Triage of Positive HPV Tests
Even among women over age 30 years, most HPV infections regress; only a minority of women develop persistent infection with high-risk types of HPV that progresses to cervical cancer precursors and cervical cancer. HPV testing identifies women at risk, but not those HPV-positive women who are most likely to have or to develop in the near future significant disease requiring treatment. The challenge is to triage these women by further testing with visual methods, cytology, molecular biomarkers, or a combination of techniques.
Among the visual methods, colposcopy with subsequent biopsy and treatment of visible lesions is the usual procedure in cytology-based programs. However, this method requires highly specialized training and relatively costly equipment. More importantly, the colposcopic impression, colposcopically guided biopsy, and histologic diagnosis are poorly reproducible and have important limitations to the point of reducing the potential of highly sensitive screening tests. The current practice of selecting the most worrisome lesion for biopsy misses up to one-third of prevalent small HSIL lesions. The collection of multiple biopsies from aceto-white lesions can increase the sensitivity of colposcopy (Pretorius and others 2011).
Cytology of HPV-positive women is under strong consideration as a triage method in screening programs, given the high specificity of cytology and ample expertise and infrastructure existing in some areas. This method has the advantage of being highly specific, but it suffers from limited sensitivity. Sensitivity of cytology is influenced by many factors and is complex, but used as a triage test for women already identified as high risk, cytology may suffice. The reduction in the number of cytology tests required and the restriction to HPV-positive women may improve the quality of cytology by reducing the workload and the number of negative slides.

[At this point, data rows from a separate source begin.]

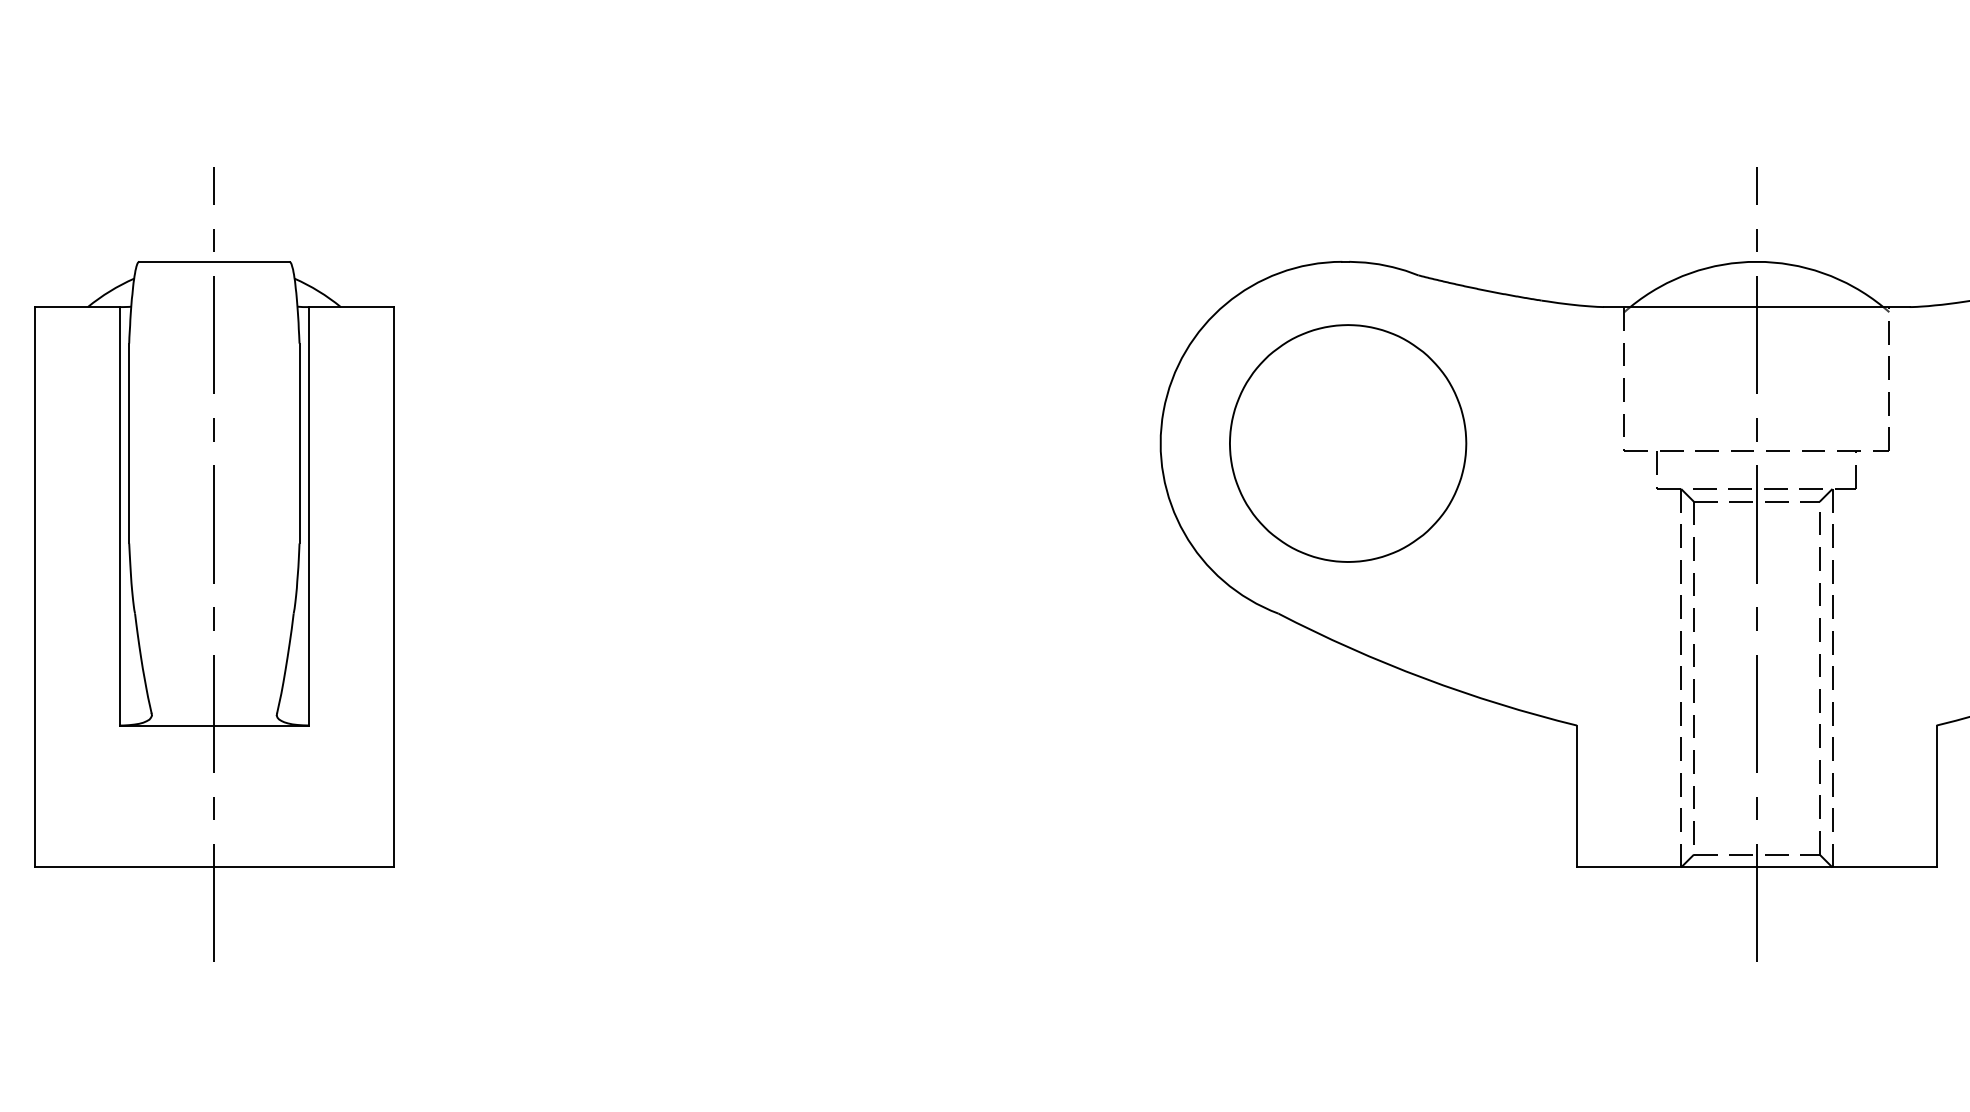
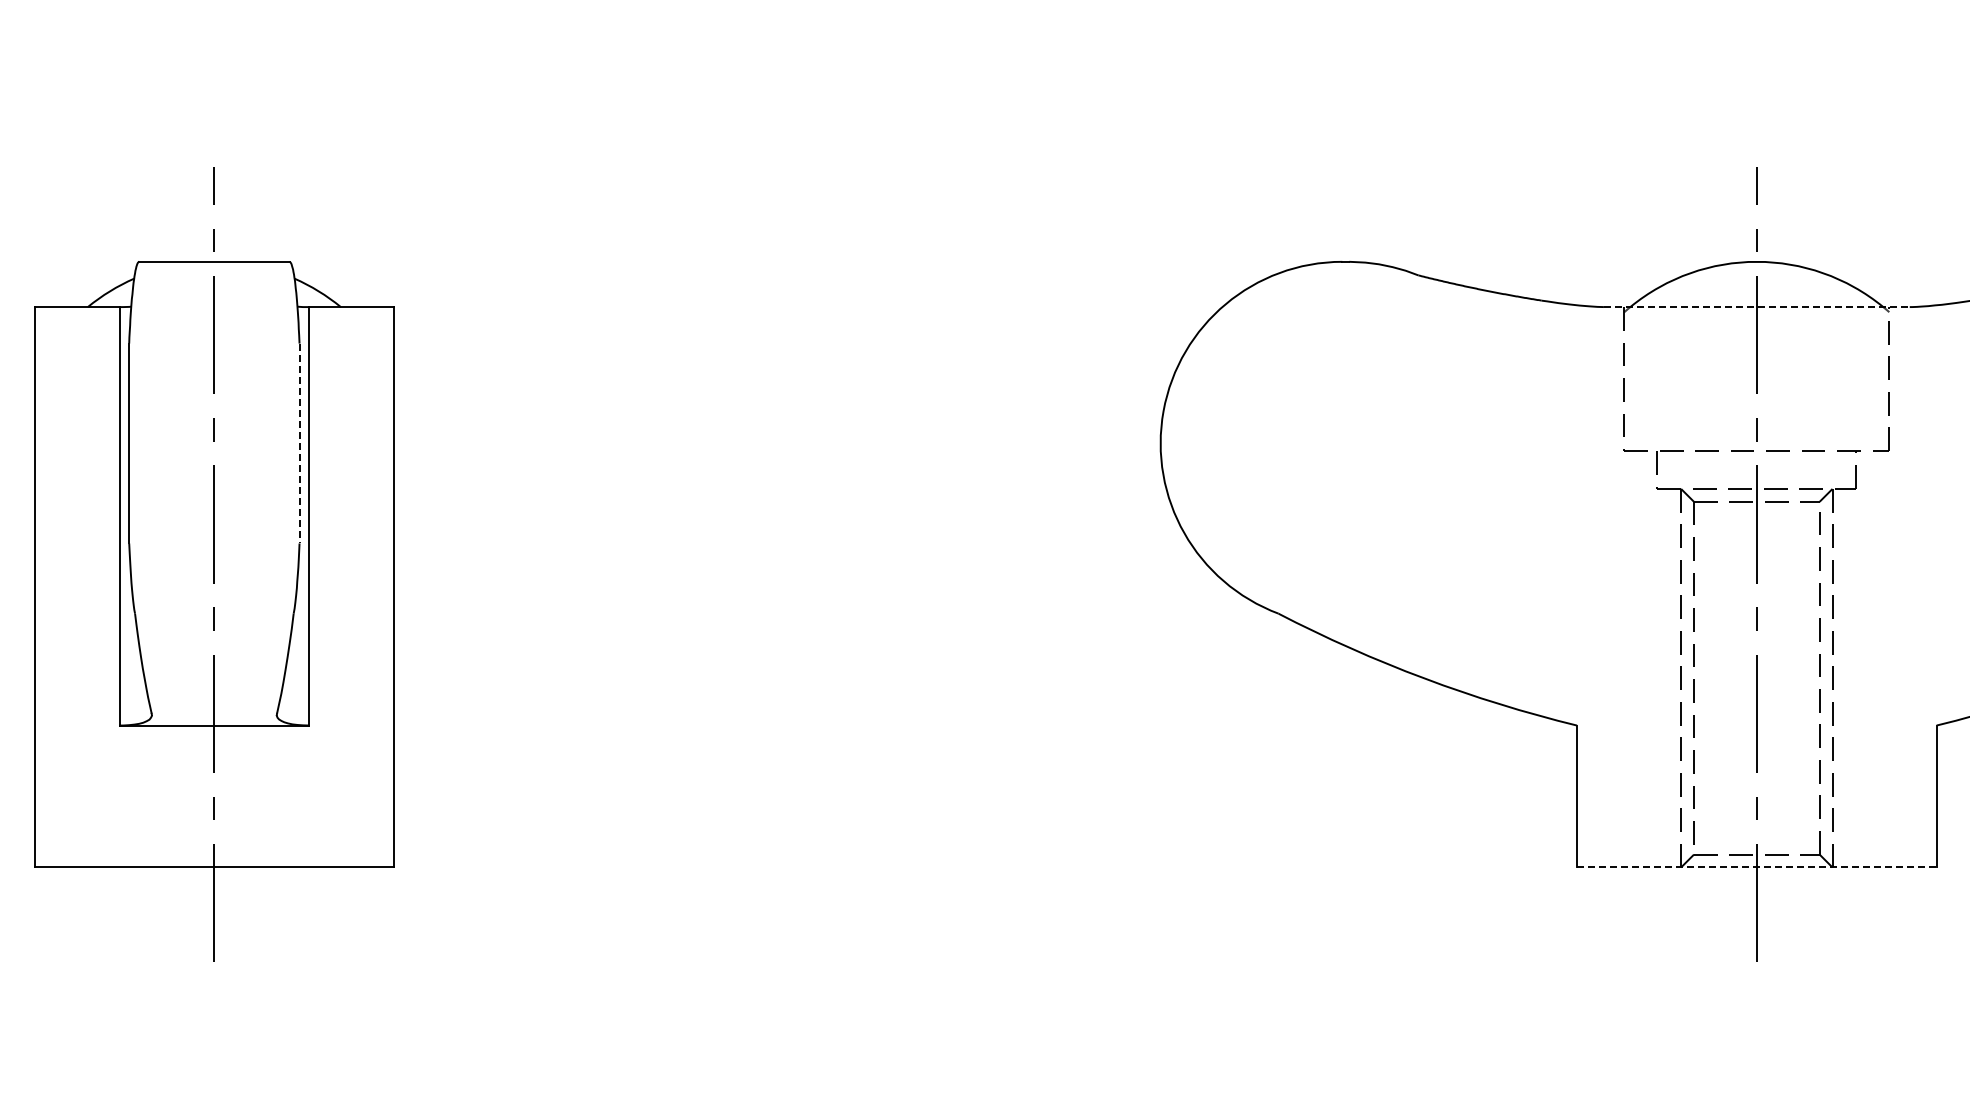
line at (1756, 307): solid -> dashed
line at (299, 443): solid -> dashed
part at (1348, 443): present -> none
line at (1756, 867): solid -> dashed
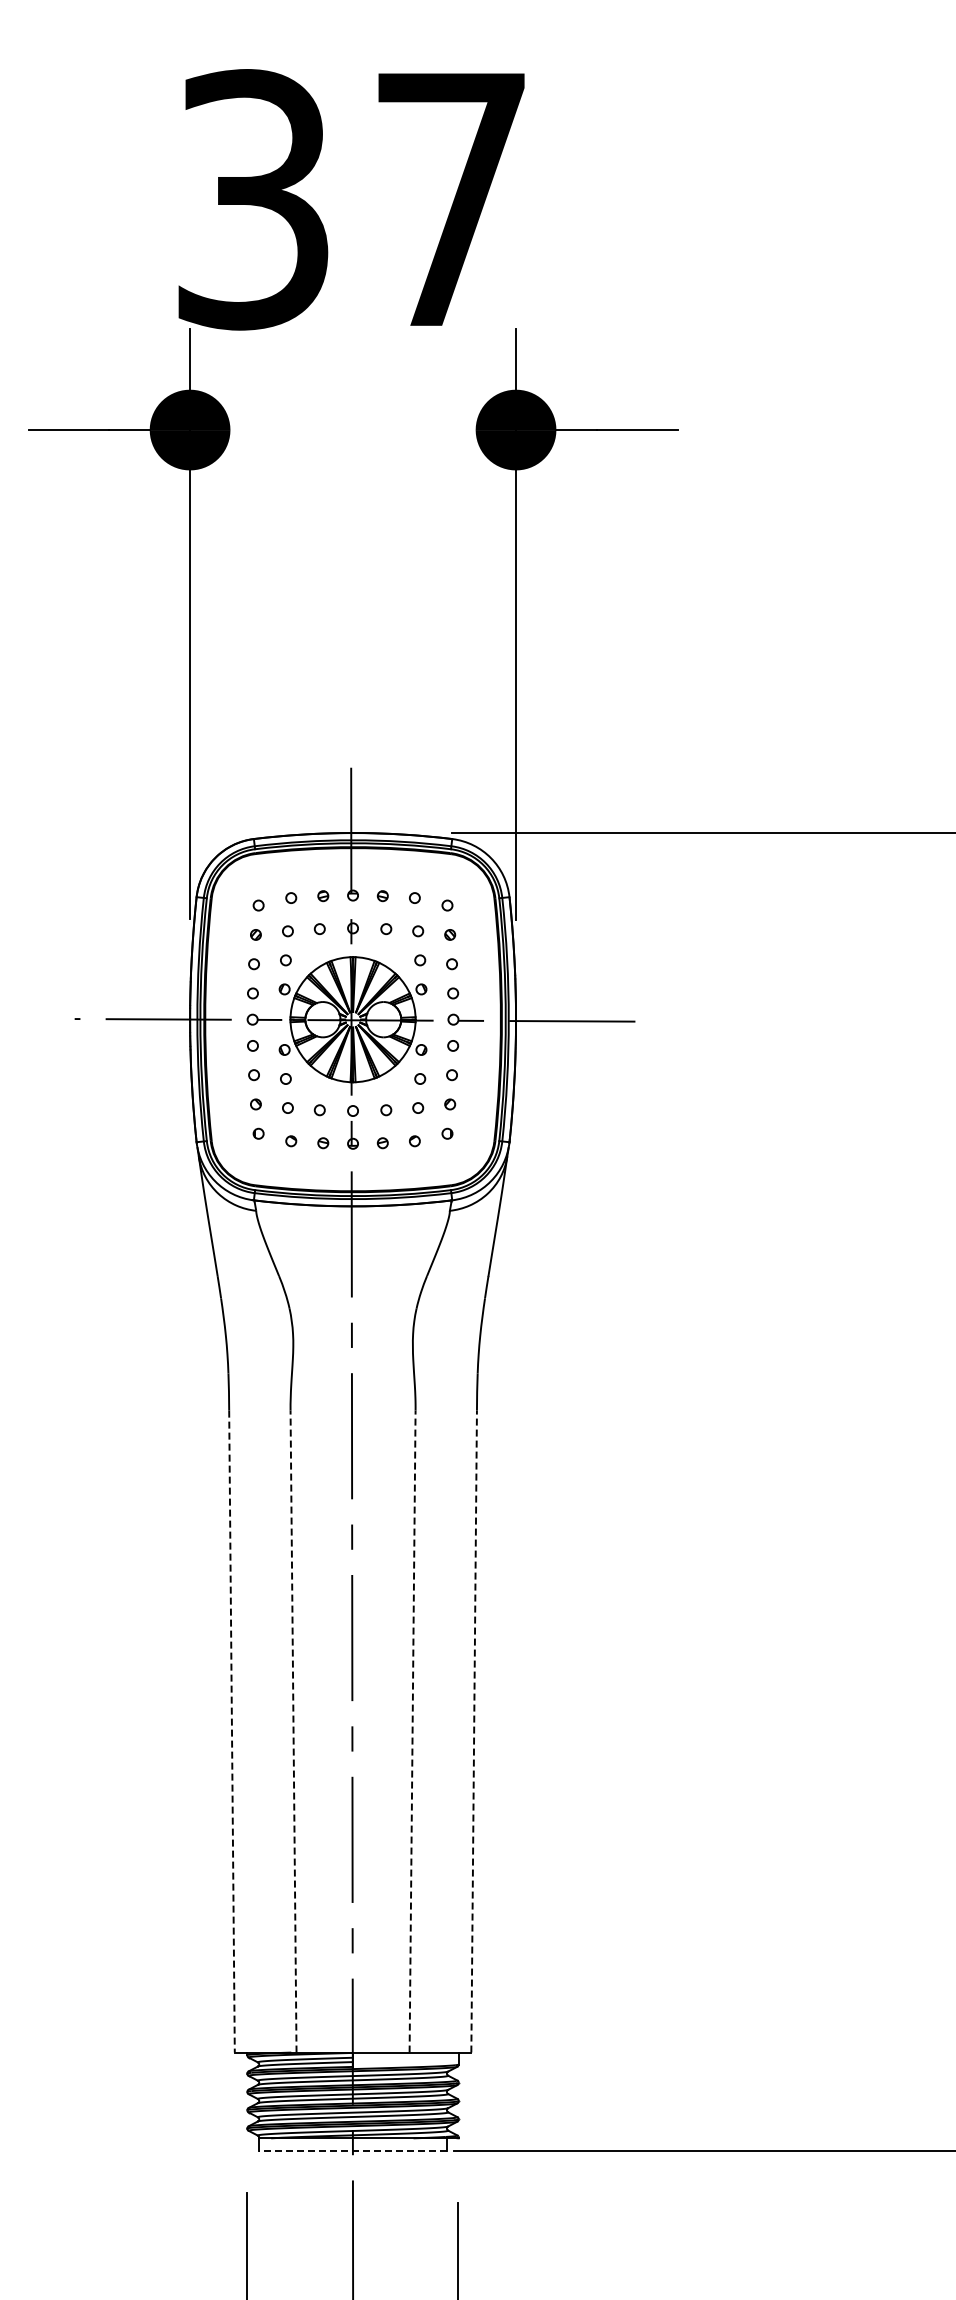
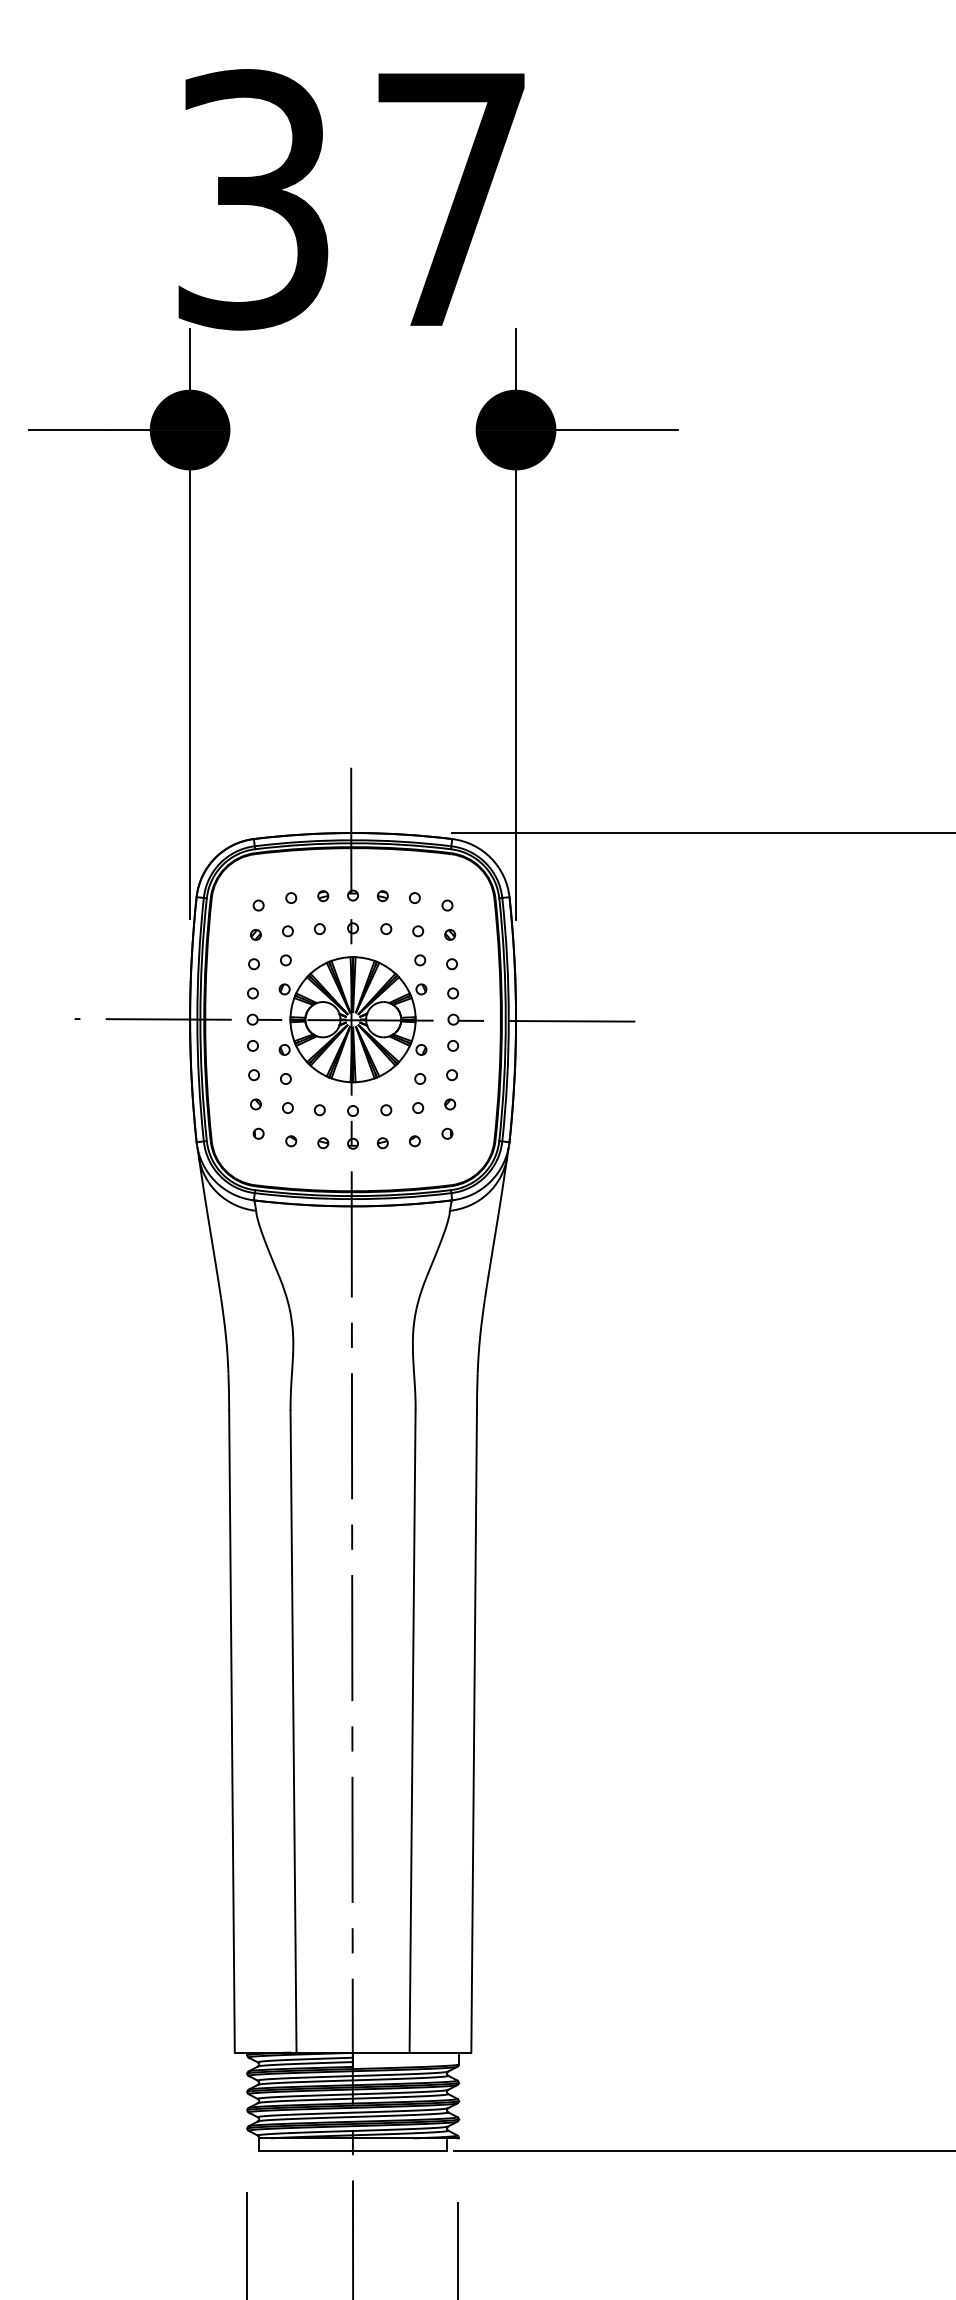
line at (231, 1731): dashed -> solid
line at (293, 1731): dashed -> solid
line at (412, 1731): dashed -> solid
line at (474, 1731): dashed -> solid
line at (353, 2151): dashed -> solid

Using DNA biomarkers, limiting further follow-up to women infected with HPV 16 and 18, which are responsible for about 70 percent of cervical cancer and precursors, can reduce the number of women referred to colposcopy while maintaining adequate sensitivity (Castle and others 2011). Overexpression of certain oncoproteins is a marker for increased risk of progression to cervical cancer and may be a better predictor of cancer risk than HPV DNA testing alone, although this is yet to be confirmed (Dockter and others 2009). One biomarker under intensive study is p16ink4a, which is overexpressed in cancerous and precancerous cervical cells. In a meta-analysis of studies using several detection methods, the proportion of smears overexpressing p16ink4a increases with the severity of cytological abnormalities (12 percent of normals and 89 percent of HSIL) and histological abnormalities (2 percent of normals and 82 percent of CIN3) (Sahasrabuddhe, Luhn, and Wentzensen 2011). A rapid test for the E6 oncoproteins of HPV types 16, 18, and 45 is undergoing clinical trials (Schweizer and others 2010).